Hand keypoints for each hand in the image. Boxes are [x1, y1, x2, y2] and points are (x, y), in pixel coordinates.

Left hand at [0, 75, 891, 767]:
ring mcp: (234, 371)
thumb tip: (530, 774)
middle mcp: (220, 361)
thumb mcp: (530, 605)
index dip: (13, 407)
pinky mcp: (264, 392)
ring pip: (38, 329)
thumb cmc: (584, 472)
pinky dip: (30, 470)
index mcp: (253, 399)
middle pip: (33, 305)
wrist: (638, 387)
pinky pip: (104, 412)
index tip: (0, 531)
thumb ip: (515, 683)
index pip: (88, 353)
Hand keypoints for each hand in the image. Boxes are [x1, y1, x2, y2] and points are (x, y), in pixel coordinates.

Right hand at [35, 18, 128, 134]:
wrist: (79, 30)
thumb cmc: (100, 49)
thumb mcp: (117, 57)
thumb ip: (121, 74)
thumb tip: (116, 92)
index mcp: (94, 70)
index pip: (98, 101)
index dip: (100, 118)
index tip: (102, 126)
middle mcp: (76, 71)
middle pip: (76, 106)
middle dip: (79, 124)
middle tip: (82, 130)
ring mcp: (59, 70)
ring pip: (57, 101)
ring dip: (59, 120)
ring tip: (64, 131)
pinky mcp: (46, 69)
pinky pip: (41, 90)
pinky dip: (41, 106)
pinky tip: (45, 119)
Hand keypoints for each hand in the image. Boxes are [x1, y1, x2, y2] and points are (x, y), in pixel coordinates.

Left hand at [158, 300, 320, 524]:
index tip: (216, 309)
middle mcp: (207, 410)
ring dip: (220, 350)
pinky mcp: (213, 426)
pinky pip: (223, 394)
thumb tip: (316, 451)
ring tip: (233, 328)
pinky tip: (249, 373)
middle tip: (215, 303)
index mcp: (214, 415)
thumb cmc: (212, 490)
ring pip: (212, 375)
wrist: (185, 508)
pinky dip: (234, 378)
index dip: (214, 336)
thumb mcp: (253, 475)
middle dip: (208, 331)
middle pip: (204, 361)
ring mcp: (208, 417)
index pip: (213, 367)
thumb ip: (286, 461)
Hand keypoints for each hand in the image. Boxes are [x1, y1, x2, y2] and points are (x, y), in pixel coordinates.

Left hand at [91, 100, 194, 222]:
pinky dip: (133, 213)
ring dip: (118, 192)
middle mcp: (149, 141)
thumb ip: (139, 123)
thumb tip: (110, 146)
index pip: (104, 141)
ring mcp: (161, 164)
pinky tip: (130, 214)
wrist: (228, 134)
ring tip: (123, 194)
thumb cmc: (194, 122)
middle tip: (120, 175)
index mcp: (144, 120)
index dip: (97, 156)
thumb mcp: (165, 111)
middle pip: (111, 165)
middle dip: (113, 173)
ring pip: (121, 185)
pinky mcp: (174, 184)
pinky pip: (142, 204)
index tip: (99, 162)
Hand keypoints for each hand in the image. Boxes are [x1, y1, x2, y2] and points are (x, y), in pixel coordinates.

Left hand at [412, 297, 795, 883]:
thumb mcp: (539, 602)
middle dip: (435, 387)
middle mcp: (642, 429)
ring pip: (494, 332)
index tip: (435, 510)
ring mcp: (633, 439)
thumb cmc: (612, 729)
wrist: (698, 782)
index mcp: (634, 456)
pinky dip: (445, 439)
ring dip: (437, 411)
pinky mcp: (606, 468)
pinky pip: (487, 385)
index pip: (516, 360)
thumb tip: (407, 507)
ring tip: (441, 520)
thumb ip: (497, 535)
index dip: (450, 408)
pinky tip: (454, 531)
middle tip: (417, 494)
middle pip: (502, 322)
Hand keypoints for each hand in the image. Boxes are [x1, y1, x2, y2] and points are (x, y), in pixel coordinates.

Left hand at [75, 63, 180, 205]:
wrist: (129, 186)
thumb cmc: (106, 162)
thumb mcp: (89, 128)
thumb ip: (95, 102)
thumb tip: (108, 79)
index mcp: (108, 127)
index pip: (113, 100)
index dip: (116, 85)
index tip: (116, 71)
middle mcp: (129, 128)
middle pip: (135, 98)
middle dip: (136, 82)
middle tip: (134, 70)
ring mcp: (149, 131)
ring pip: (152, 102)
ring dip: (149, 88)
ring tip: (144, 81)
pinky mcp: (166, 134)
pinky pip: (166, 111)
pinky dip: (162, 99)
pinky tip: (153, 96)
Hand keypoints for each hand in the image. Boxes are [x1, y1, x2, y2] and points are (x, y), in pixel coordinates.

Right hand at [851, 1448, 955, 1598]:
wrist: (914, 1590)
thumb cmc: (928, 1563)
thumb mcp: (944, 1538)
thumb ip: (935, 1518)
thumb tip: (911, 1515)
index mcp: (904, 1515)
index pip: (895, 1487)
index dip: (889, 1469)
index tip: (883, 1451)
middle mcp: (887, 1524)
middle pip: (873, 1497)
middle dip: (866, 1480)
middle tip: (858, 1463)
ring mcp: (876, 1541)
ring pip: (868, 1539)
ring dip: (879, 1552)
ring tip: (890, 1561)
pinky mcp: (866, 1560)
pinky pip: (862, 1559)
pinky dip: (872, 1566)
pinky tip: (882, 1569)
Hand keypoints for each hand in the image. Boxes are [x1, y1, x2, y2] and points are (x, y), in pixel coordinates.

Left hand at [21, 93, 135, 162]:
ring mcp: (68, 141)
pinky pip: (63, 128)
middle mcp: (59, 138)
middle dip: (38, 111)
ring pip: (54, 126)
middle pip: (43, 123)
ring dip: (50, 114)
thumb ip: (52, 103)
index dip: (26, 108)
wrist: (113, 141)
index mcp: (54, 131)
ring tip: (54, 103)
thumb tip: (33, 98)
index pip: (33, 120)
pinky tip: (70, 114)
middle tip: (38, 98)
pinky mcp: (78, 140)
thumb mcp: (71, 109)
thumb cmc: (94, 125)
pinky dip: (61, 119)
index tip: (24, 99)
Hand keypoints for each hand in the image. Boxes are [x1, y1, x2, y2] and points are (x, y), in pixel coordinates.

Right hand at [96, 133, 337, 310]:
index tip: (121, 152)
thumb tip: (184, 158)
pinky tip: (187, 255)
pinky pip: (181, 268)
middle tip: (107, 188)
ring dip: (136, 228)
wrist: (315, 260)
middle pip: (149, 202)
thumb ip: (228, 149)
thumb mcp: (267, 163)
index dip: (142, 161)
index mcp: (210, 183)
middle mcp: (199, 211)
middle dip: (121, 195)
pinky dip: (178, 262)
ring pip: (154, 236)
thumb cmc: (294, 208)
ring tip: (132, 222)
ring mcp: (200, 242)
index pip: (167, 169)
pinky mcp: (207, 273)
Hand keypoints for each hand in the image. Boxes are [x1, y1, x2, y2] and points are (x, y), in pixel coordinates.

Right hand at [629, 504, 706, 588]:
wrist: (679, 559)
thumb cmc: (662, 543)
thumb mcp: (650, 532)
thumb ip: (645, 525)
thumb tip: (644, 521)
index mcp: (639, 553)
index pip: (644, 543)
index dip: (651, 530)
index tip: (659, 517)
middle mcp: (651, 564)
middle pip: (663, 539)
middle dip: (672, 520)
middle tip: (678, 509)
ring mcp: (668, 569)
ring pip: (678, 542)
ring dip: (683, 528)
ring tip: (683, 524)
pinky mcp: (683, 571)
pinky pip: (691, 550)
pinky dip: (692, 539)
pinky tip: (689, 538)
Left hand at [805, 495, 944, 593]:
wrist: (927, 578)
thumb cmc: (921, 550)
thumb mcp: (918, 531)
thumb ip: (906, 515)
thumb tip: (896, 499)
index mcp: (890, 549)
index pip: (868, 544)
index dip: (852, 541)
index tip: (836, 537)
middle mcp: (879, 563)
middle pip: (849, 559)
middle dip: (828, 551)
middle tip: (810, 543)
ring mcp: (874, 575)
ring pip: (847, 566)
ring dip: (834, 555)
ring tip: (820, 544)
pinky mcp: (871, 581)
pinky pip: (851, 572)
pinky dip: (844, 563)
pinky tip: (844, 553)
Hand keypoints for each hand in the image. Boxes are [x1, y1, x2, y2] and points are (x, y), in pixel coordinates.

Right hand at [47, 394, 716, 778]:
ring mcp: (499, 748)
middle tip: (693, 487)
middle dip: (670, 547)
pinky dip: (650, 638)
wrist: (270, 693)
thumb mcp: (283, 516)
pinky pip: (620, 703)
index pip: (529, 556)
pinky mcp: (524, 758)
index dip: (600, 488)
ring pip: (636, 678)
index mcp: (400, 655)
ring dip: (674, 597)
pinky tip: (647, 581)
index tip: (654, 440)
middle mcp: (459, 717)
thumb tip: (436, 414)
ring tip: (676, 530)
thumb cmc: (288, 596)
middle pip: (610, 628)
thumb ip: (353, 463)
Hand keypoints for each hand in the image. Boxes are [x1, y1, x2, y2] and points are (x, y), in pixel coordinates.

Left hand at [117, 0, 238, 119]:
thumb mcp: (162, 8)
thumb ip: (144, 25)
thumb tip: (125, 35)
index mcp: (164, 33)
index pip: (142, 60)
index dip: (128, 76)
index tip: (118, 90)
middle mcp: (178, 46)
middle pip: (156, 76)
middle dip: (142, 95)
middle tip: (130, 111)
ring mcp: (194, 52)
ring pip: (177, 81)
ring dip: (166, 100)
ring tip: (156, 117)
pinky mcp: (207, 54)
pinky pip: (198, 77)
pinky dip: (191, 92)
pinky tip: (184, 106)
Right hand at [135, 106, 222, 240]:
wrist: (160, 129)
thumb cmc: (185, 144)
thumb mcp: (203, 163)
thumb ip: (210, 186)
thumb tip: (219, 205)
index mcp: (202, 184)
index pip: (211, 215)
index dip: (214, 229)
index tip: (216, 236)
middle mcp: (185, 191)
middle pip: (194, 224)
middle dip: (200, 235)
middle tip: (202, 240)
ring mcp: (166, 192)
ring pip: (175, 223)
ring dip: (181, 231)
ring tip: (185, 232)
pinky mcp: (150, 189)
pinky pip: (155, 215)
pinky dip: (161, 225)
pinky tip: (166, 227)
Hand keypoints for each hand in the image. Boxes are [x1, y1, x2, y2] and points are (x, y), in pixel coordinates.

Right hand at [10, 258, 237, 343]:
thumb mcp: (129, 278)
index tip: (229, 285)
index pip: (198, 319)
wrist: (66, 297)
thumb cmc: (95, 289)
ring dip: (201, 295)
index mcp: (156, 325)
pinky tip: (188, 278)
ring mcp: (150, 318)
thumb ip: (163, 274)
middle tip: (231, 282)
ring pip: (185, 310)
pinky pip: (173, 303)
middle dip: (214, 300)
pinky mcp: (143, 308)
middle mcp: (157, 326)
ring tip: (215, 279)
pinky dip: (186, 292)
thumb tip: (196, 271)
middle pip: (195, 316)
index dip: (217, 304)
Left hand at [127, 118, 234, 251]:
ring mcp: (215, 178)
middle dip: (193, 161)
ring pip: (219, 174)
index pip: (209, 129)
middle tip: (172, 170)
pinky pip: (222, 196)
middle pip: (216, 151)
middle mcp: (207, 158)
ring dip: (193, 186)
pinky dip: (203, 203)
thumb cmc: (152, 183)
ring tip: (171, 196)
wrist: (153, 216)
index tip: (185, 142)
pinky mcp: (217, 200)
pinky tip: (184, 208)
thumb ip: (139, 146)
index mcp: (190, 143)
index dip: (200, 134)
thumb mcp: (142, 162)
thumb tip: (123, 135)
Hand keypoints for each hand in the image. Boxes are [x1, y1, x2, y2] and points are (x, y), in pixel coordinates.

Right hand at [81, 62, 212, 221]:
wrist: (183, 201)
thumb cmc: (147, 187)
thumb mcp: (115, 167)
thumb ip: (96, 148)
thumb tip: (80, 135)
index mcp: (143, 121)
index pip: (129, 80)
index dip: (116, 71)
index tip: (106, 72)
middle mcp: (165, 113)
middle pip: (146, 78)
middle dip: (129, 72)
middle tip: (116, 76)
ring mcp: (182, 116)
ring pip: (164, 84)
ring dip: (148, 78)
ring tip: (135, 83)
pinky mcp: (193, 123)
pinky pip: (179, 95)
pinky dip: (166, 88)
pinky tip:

-----

Return only the part of the records above that opens with the line containing "middle mcp: (76, 71)" and closes with the line containing "thumb cmc: (212, 490)", ends included.

middle mcp: (76, 71)
middle pip: (76, 106)
middle dip: (79, 124)
middle tip: (82, 130)
ring mcp: (59, 70)
ring pip: (57, 101)
ring dip: (59, 120)
ring tip: (64, 131)
pinky mcp: (46, 69)
pinky pip: (41, 90)
pinky dip: (41, 106)
pinky tip: (45, 119)
Hand keypoints for each hand in the image. Boxes are [x1, y1, x2, y2] and points are (x, y), in pixel coordinates.

Left hand at [158, 300, 320, 524]:
index tip: (216, 309)
middle mcp: (207, 410)
ring dip: (220, 350)
pinky mcp: (213, 426)
pinky pip: (223, 394)
thumb tip: (316, 451)
ring tip: (233, 328)
pinky tip: (249, 373)
middle tip: (215, 303)
index mcp: (214, 415)
thumb cmc: (212, 490)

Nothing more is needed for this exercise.